I closed the door of the living room and carefully made my way up the stairs. At the top of them, directly in front of me, was the bathroom. Even with the slight beam of my torch I could tell it was pristine clean. There was no mirror, and sat on a shelf mounted on the wall over the bath was a single bottle of shampoo. A tube of toothpaste and a brush stood next to each other in a glass perched on the edge of the sink, and next to the toilet were more bleach bottles.

Making my way along the landing, I entered the open door of the first of two bedrooms. A single bed, its sterile white sheets crisp and clean, was positioned against the far wall. The curtains were drawn. There was no other furniture in the room, and its floor was covered in the same dark carpet as the stairs. It reminded me of my place, only cleaner.

The last room’s door was closed. I took hold of the Bakelite handle, turned it and went inside. Again, the curtains were drawn. Inside, it reeked of a heavy, caustic odour. I began to heave as the acrid vapours filled my nose and mouth, my eyes watered from the overpowering chemicals. I swallowed hard to fight off the desire to be sick.

Taking centre stage was a large double bed, which was raised high off the floor by large brass legs. Its frame glinted back at me as it was caught by the strafing beam of my torch. It was neatly made up with a heavy red quilt on top. Another small crucifix was nailed to the wall above the bed, which gave the room a peculiar aura. I had the feeling that I was standing in a place of holy orders, where monastic vows had once been taken. Unlike the other bedroom, this one contained some pieces of furniture. There was a dark wood dressing table at one end of the room and a wardrobe on the far wall.

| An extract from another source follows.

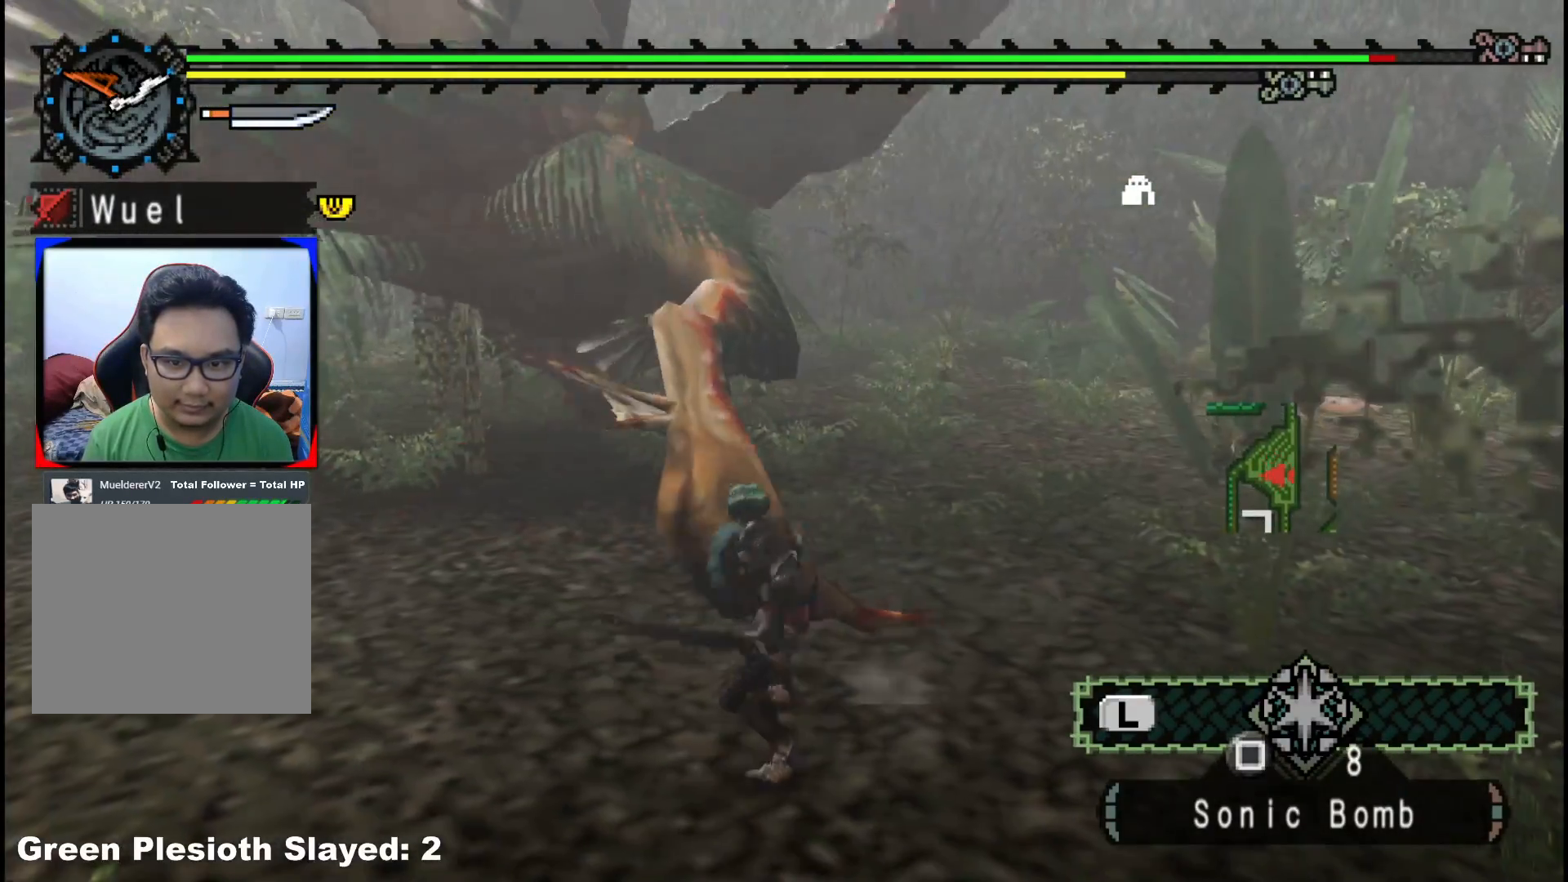
{"dt_ms": 500, "buttons": [], "left_stick": "center", "right_stick": "center", "events": [[50, "left_stick", "center"], [500, "R1", "up"]]}
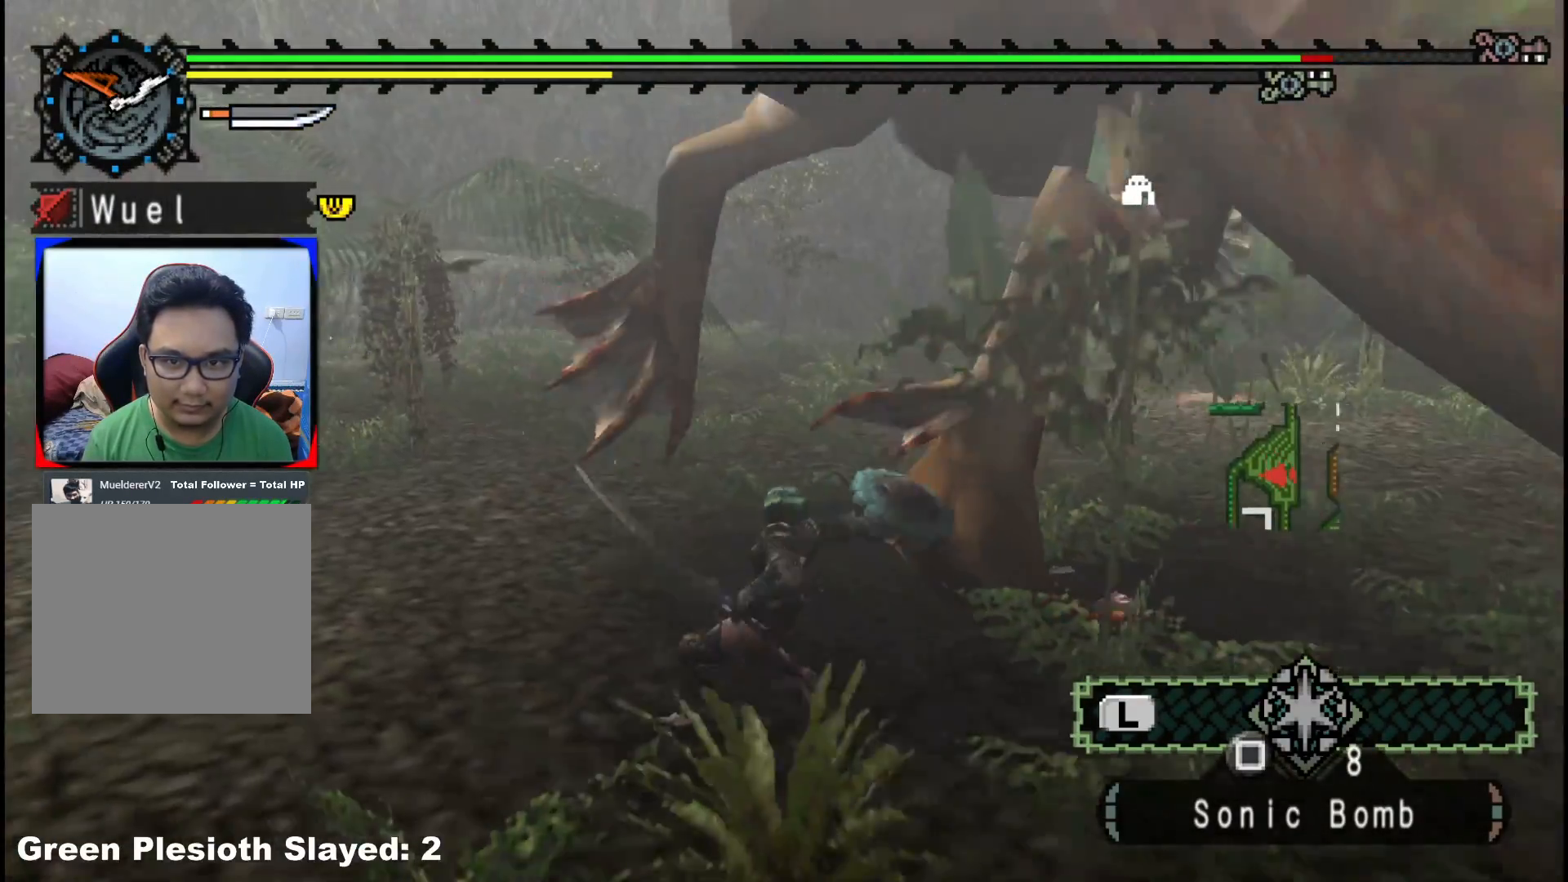
{"dt_ms": 500, "buttons": [], "left_stick": "up-left", "right_stick": "center", "events": [[200, "left_stick", "up-left"]]}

An opened Bible sat on a small table next to the bed. In the corner of the room stood a galvanised bucket. I approached it cautiously and found it filled to the brim with what appeared to be a mixture of water and more bleach.

I went through each of the drawers and found underwear, stockings, socks and assorted cardigans and tops. It felt wrong to be going through her belongings, and I closed the bottom drawer sullied by the task and no wiser as to what I was looking for. In her wardrobe, dresses and skirts hung alongside a winter coat, and numerous pairs of shoes were lined in a uniform row below. I closed the door and stepped back a few paces. I turned back to the bed, ran my arms around the base of the frame and lifted the mattress with one hand – nothing.

Getting onto my knees, I shone the torch under the bed, which had been brushed clean, and as I was about to get up my eyes were drawn to the legs of the wardrobe and the four-inch gap beneath its door. I moved around the bed on all fours and sank to my stomach to get a look underneath. I lit up the floor with my torch only to find bare, scrubbed floorboards. Sticking my arm into the gap, I felt around and touched the skirting board with my hand. As I drew my arm out, the cuff of the back of my glove clipped something attached to the base of the wardrobe. Turning on my side, I used my fingers to trace what felt like a thin book that had been securely taped at each of its edges. I grabbed hold of the spine and pulled hard.

I sat up, my back resting on the bed, the book in my lap. I shone the beam of my torch on to the cover, which had the words “News Cuttings and Scrapbook” printed on it. I took off one of my gloves and opened it up, flicking through the pages, which were all empty.

From the looks of things there had once been photographs carefully stuck inside, but they were now all gone. Each one had been attached at the corners with a small clear triangular mount. It wasn’t until I reached the inside of the back cover that I found glued to it, face down, a brown Manila envelope. Inside that was a small back and white photograph. It was hard to see who was in it. I held it closer to my face, but still struggled to make out what I was looking at. I’d had enough of crawling around in the dark and retching my guts out. I picked myself off the floor and slipped the photograph into my back trouser pocket, then stuffed the scrapbook inside my coat and put my glove back on. I quietly closed the bedroom door before making my way down the stairs and out of Stella Hopkins’ home.